Stored dataset items:

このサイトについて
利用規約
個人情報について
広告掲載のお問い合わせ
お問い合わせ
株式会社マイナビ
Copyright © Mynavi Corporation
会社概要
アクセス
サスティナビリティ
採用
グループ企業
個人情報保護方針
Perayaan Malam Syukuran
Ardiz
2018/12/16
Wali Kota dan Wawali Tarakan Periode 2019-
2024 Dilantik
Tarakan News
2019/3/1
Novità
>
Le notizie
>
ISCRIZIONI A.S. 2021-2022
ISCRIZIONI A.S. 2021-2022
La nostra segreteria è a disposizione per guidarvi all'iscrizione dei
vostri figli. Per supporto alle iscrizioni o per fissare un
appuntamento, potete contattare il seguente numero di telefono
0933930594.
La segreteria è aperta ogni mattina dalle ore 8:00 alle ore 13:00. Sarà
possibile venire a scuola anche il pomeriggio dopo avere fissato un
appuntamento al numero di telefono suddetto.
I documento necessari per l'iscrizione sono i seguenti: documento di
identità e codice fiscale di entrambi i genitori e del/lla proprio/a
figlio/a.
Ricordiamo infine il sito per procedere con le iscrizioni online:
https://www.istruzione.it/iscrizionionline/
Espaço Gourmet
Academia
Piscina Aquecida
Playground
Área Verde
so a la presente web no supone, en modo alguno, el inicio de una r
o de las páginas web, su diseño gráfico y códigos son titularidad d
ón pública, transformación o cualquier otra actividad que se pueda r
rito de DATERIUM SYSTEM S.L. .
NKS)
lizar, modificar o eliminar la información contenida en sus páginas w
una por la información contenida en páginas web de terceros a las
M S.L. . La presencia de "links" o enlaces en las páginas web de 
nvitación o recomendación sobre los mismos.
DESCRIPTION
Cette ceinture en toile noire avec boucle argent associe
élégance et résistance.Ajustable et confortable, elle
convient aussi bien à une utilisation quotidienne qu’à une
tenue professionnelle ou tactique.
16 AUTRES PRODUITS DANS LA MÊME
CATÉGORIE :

**WHAT THE TASK REQUIRES:** Some lines above contain the word "appuntamento". Copy each of them.

**OUTPUT FOR THIS EXERCISE:**
appuntamento, potete contattare il seguente numero di telefono
appuntamento al numero di telefono suddetto.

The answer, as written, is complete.